When investment in a new plant is required, there is a range of solutions available to meet the needs of different sites. For example, a highly durable woven fabric filter system is an ideal solution to improve the performance of the existing installation.

For sites requiring additional capacity, a sand-weighted flocculation system can offer high throughput, and solutions from leading vendors can offer a compact footprint, ideal when space is at a premium. These systems can have a footprint up to eight times smaller than lamellar or dissolved air flotation (DAF) clarifiers and up to 50 times smaller than conventional clarification systems. This technology also provides operational flexibility to meet current and future phosphorus removal requirements.

The future challenges of wastewater treatment

Going forward, the challenge for wastewater treatment in the coming years will probably be micropollutants. These are natural or man-made substances that enter the environment and waterways and have known or suspected adverse effects on the environment and human health. Micropollutants are the result of human activity and come from sources such as industrial processes, agriculture, household cleaning, personal care products and pharmaceuticals. They most often enter the environment through the discharge of sewage and flow from land to waterways.

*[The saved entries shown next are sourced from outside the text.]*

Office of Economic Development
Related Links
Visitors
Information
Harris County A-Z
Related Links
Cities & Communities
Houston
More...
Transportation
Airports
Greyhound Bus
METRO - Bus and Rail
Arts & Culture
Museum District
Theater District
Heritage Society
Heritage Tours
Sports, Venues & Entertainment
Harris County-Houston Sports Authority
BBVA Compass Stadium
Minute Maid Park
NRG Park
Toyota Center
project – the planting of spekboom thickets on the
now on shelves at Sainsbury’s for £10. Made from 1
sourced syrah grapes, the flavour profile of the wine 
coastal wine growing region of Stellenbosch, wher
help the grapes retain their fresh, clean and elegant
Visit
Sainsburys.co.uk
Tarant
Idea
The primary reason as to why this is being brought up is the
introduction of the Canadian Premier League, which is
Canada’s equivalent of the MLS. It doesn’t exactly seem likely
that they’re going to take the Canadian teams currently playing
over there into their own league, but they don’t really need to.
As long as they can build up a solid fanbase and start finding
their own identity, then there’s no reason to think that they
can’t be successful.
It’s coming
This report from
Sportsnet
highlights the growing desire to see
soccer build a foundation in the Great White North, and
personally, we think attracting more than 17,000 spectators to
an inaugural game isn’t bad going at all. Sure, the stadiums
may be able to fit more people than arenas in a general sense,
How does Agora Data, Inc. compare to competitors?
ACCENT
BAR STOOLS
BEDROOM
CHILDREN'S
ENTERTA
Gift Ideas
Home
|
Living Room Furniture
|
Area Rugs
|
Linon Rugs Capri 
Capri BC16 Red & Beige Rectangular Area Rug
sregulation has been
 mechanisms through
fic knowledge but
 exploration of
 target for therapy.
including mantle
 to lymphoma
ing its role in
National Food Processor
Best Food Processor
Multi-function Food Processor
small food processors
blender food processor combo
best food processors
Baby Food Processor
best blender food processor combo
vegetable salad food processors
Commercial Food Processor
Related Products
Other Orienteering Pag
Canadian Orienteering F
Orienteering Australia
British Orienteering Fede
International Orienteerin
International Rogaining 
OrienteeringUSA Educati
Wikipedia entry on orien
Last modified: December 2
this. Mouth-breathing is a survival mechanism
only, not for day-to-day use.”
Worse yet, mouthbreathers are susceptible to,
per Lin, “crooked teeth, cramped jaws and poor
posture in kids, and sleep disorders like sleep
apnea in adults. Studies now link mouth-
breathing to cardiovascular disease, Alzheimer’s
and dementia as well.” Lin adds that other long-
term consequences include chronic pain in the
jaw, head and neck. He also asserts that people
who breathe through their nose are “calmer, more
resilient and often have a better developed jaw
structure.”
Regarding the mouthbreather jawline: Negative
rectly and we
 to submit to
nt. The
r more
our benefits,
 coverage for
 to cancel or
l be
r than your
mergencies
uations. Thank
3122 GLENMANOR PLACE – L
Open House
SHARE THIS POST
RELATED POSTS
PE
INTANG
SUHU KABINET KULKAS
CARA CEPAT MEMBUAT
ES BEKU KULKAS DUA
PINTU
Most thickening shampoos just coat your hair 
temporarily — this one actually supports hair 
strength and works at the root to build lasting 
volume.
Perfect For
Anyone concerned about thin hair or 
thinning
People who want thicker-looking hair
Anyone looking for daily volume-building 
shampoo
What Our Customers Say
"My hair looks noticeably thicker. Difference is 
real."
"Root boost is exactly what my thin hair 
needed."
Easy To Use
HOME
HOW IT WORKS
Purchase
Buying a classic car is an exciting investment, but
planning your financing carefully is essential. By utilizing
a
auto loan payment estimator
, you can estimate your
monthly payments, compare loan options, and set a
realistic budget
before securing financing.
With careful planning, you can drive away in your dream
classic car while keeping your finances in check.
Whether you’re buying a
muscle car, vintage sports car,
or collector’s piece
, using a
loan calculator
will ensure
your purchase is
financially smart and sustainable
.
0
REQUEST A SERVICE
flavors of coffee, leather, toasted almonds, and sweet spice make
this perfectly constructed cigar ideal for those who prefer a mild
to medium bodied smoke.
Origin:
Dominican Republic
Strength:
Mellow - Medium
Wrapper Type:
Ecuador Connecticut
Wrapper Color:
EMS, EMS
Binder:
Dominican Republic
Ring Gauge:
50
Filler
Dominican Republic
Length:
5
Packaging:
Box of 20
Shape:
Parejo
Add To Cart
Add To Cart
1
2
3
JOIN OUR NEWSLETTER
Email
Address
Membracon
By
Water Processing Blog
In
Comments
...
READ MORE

Levels of these micropollutants in water are not widely monitored and the substances are not completely removed by commonly used water treatment processes. Typically, conventional wastewater treatment only removes about 20-40%. Although in the UK the concentration of each of these pollutants in water is generally low, many of these pollutants are known to be toxic or harmful to health even at low concentrations, and the full effects of many others are still under study. Some are known carcinogens, while others are known to cause birth defects, developmental disabilities, or affect fertility and reproductive health. Some of the micropollutants can also cause significant and damaging changes in natural ecosystems.

aerial view of the body of water

While concentrations can be as low as one nanogram per liter of water – the equivalent of a single paracetamol tablet in an Olympic swimming pool – long-term, daily exposure to these pollutants increases the risk of impacts serious on health. In addition, climate change will have an effect, as water shortages could lead to increased concentrations of these substances in drinking water.

There are currently no regulations in place requiring water treatment to address the problems posed by certain micropollutants in the UK or most of Europe. The notable exception is Switzerland where, since January 2016, the Swiss law on water protection sets the target for treatment plants to remove 80% of these pollutants. Funding comes from a waste water tax which equates to approximately CHF 9 per person per year.

As understanding of this water quality issue develops in the coming years, it is likely that action will be taken to address this type of pollution during MPA 8. There are already have proven wastewater treatment solutions available that can remove these substances. For example, our Actiflo® Carb technology combines coagulation, flocculation and lamellar settling stages with an additional Powdered Activated Carbon (PAC) contact tank to absorb pollutants. The standard Actiflo® system has been used for the treatment of industrial and municipal wastewater for more than 25 years; but with the addition of PAC technology it has been used in the UK to remove various pesticidal micropollutants, such as metaldehyde.

Whether to meet current requirements or to sustain a plant and its processes, a partnership with a water treatment specialist is always recommended. Leading vendors can offer end-to-end project support, including existing plant assessment, design services, engineering support with ongoing service and maintenance.

Wastewater treatment requirements continue to evolve as the industry strives to limit the impact of human activity on the environment and protect the integrity of our drinking water supplies. With the support of manufacturers who can offer a holistic approach and a range of solutions, water companies can ensure that they achieve these goals in a cost-effective way.